Ahead of this summer’s Lions Tour to New Zealand, O’Connell recollected some of memories while playing with the cream of the home unions crop. He says:

“I’d get on the tour, try and put myself in a position to play the best rugby I could because that’s what the Lions need. They need guys that are playing their absolute career-best rugby and the I’d work hard at trying to make the team a team.”

That’s what O’Connell believes is the Lions’ best chance of winning a series – form a team bond, do it quickly, and select lads playing in top, top form.

He also shares his main motivation from the 2009 tour to South Africa, which he captained. He says:

“In 2009, I think one thing I had and a few of the players had is we had a bad Lions experience [in 2005 and losing 3-0 to New Zealand].

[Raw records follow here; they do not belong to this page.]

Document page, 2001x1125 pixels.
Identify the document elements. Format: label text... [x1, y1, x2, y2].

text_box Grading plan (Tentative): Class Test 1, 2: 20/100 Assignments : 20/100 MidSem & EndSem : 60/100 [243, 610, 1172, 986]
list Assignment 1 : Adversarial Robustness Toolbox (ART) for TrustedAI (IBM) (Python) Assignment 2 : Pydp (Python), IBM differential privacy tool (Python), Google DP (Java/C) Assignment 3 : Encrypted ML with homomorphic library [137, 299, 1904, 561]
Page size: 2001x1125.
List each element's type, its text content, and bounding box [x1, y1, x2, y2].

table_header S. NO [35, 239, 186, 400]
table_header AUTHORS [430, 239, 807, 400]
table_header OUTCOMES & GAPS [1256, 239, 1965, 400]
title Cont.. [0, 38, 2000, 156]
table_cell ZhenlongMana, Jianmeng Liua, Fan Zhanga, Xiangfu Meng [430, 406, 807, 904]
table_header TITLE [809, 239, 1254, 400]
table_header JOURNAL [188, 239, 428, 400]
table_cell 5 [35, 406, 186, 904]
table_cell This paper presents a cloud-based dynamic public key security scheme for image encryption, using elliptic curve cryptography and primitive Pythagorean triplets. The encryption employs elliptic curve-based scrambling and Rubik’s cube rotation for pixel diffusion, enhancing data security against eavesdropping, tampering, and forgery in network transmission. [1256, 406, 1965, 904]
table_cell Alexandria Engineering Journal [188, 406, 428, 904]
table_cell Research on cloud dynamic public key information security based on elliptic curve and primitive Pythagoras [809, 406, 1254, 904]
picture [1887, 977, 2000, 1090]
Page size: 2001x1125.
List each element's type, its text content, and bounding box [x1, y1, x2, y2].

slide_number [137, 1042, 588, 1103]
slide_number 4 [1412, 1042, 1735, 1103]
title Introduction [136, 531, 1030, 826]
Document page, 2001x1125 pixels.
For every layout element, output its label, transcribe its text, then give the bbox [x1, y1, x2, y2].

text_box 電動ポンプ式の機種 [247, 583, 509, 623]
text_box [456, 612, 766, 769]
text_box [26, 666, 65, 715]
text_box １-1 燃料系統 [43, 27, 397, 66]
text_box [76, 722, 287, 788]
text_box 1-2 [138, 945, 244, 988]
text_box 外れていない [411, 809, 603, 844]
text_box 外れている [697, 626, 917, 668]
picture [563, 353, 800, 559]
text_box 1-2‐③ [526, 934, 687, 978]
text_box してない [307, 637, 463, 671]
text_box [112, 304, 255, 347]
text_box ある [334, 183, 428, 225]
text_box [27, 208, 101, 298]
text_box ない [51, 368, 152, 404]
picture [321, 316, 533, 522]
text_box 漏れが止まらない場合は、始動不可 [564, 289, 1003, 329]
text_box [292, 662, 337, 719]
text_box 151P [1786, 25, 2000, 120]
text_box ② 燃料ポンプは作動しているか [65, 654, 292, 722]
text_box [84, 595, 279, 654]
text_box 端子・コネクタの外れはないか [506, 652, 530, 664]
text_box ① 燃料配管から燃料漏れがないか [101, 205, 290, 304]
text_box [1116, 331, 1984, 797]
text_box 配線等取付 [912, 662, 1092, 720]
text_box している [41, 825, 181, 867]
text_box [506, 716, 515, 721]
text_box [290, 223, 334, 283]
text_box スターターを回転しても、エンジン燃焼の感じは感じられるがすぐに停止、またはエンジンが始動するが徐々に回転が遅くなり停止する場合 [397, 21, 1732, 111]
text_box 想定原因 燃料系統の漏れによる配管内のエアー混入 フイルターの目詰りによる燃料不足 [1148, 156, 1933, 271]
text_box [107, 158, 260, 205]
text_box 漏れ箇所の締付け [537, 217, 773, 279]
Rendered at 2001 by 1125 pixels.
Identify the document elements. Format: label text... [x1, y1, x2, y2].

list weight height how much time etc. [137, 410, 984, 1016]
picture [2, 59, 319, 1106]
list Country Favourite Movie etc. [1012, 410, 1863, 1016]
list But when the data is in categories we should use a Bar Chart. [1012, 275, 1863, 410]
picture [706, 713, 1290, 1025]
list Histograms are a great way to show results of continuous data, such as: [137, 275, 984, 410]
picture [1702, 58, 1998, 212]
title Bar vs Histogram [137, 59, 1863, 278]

“That old-school cliché of leaving the jersey in a better place… we had the experience were we had gone on a Lions tour and we had left it in a far worse place. When you have spent all your rugby career dreaming of playing for the Lions and that happens, it’s a horrible feeling. It’s a devastating feeling.”

The jersey was left in a better place after the South Africa tour but the Lions still lost 2-1. Thankfully for O’Connell and the Lions, they reversed that score in 2013 despite the lock breaking his arm in the First Test.